## Liste des consignes:
a) D’après le texte présenté, quelle édition du festival des jeux du théâtre de Sarlat vient de se clore ?
b) Pour chacune des affirmations suivantes, indiquez par oui ou par non si elle concorde avec le texte présenté, en citant exactement les mots de ce texte qui tranchent la question. (i) Le spectacle Monsieur chasse! a fait rire la personne qui écrit. (ii) Le Porteur d’histoire figure parmi les derniers spectacles du festival. (iii) La chronique consacrée à Autour de la folie est déjà achevée.
c) Rédigez la suite du texte sur l’écriture des chroniques du festival de Sarlat, en reprenant après sa dernière phrase.

## Texte présenté:
_ _ _ _ _ _ _

Écrire après coup, toujours.
Écrire quand, enfin, on a trouvé ce juste point où brûle encore l’ardeur des émotions ressenties – si fugace mais sans laquelle aucune
phrase n’aura de sève – et qui en même temps est assez éloigné du foyer émotionnel pour que l’esprit puisse prendre la distance qu’exigent l’ajustement du langage écrit à la force brute de
l’émotion, et le cheminement souvent très lent que parcourt la pensée pour lier ensemble de manière cohérente, intelligible à d’autres que soi, tout ce qu’un spectacle aura suscité qui demande à
être dit.
Parfois cette pensée si lente, et rétive à s’ordonner, se tient en une telle immobilité de bête morte que la formulation continue de
balbutier tandis que les souvenirs ont déjà beaucoup terni. Il faut alors accomplir un patient effort de reconstruction pour tâcher non pas de raviver une flamme éteinte mais de redessiner une
image, la plus exacte possible, de cette flamme. Distanciation supplémentaire certes mais qui pourra s’avérer in fine sillon fécond plutôt qu’infranchissable fossé.
Le 61e festival des
jeux du théâtre de Sarlat est clos, et ma plume à la traîne: elle erre encore du côté de Sainte-Claire, avec Arnaud Denis et ses pérégrinations Autour de la folie, peinant à faire la part entre
l’objet scénique en lui-même et les signifiances qu’il véhicule – une mine, rien que cela… – les inévitables réminiscences personnelles qu’il draine – mais ont-elles leur place dans une
chronique? Ne doivent-elles pas être laissées sous le boisseau? – et les réflexions plus générales, hors spectacle, et hors littérature, sur les troubles du psychisme. Tant de "choses à dire" se
pressent là dans le désordre! Malgré cela, elle a su répondre sans que j’aie trop à la prier au véritable coup de cœur que j’ai eu pour Le Porteur d’histoire qui, lui – à deux soirées
près – a presque clôturé le festival… Elle piaffe aussi après Monsieur chasse! et a commencé de tresser une belle couronne de lauriers à ce monument boulevardier – je n’ai pas ri ni même
souri, je n’aime pas le vaudeville mais le spectacle était brillantissime et ce qui fonde cet éclat assez facile à exprimer. La folie devra attendre encore un peu… et avec elle les autres bribes
qui volettent, trop éparses, autour de Chez Jeanne, de La Pitié dangereuse, de Cyrano, de… toutes les pièces que j’ai vues cette année, bribes auxquelles se mêlent des
considérations rétrospectives, ressortissant à une sorte de bilan, des impressions humaines très fortes – matière compacte, et confuse, brute…
Ô bizarreries des dispositions scripturales qui ne se soucient ni de chronologie, ni de logique, pas même d’intensité émotionnelle.

_ _ _ _ _ _ _

## Données fournies:

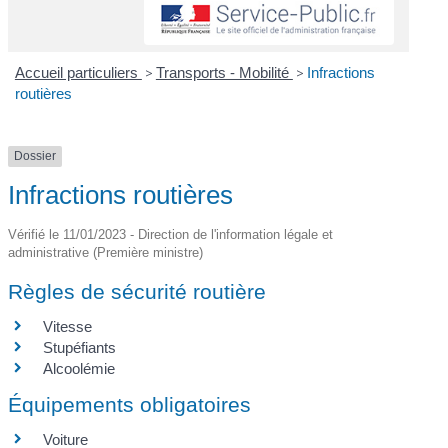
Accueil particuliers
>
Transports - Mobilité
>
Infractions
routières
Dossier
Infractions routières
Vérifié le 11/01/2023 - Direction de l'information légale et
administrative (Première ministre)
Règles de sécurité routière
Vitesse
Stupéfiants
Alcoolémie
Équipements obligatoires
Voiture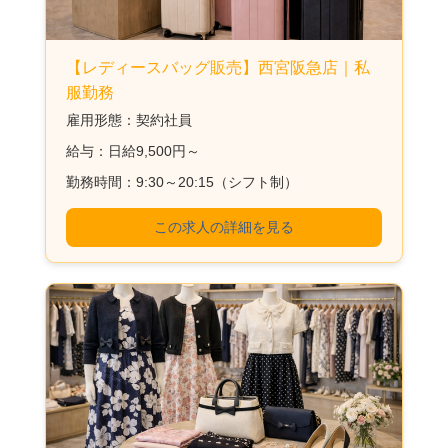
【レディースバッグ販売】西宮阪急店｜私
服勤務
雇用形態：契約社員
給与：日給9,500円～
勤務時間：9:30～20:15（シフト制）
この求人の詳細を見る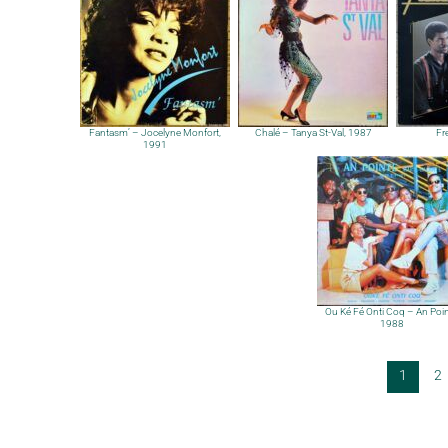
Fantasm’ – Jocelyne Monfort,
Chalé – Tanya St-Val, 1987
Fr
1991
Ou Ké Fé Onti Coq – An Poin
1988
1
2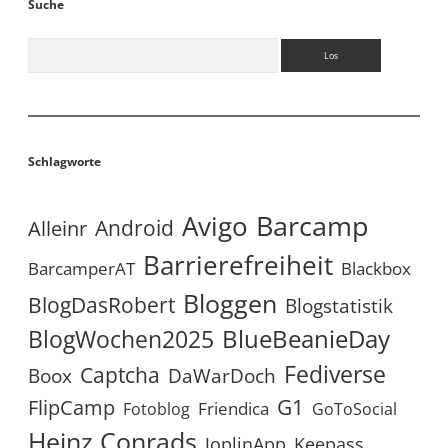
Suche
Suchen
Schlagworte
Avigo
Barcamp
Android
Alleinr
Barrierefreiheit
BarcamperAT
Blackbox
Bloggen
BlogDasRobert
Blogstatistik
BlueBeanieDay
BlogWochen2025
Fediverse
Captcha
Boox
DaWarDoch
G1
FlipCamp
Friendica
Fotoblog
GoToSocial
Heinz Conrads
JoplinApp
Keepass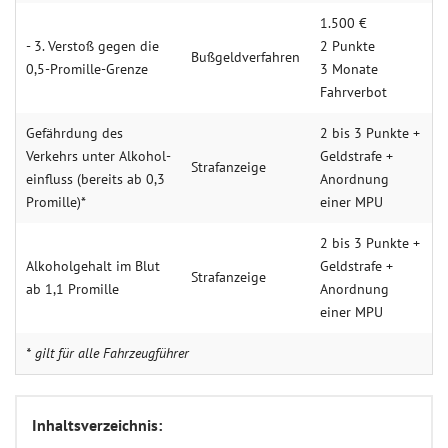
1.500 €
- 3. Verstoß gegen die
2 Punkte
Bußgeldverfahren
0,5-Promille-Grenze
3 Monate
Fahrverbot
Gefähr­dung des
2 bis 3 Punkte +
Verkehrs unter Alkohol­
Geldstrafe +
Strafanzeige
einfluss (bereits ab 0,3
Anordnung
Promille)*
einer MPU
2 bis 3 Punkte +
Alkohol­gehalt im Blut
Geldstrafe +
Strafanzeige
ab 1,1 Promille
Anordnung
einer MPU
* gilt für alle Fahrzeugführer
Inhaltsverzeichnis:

_ _ _ _ _ _ _

## Réponses attendues:
a) La 61e édition.

b)
(i) Non : « je n’ai pas ri ni même souri ».
(ii) Oui : « a presque clôturé le festival ».
(iii) Non : « La folie devra attendre encore un peu ».

c)
Tant pis: je m’en remets à leur gouvernement qui ne m’a, après tout, jamais trop gravement trahie.
L'ultime matinée plamonaise du samedi 4 août s’est déroulée à
tout petit comité. De ce noyau dur de festivaliers, où manquaient quelques-uns des plus fidèles assidus, j'ai retenu quelques voix: telle spectatrice qui suit le festival depuis vingt ans, telle
autre depuis quatre, cette autre encore qui prépare son séjour théâtral tout au long de l’année, loin de Sarlat, en allant voir de très nombreux spectacles et qui partage ensuite ses
impressions au téléphone avec ses amis, eux aussi festivaliers… Aucune de ces voix n'a discordé: je n’ai entendu ce matin-là que des louanges à l'endroit de la programmation 2012. Je ne pense pas
me tromper en imaginant que c'était là le reflet fiable d’un "indice de satisfaction" plus général. Tous les enseignements de cette édition ne seront véritablement tirés que bien plus tard.
Néanmoins de grandes lignes esquissant le prochain festival sont déjà visibles: les dates en sont arrêtées – du 20 juillet au 5 août 2013 – et le comité d’organisation, sachant
qu’il devra se satisfaire d’un financement à peu près équivalent à celui de cette année, prévoit de programmer le même nombre de spectacles, soit dix-huit.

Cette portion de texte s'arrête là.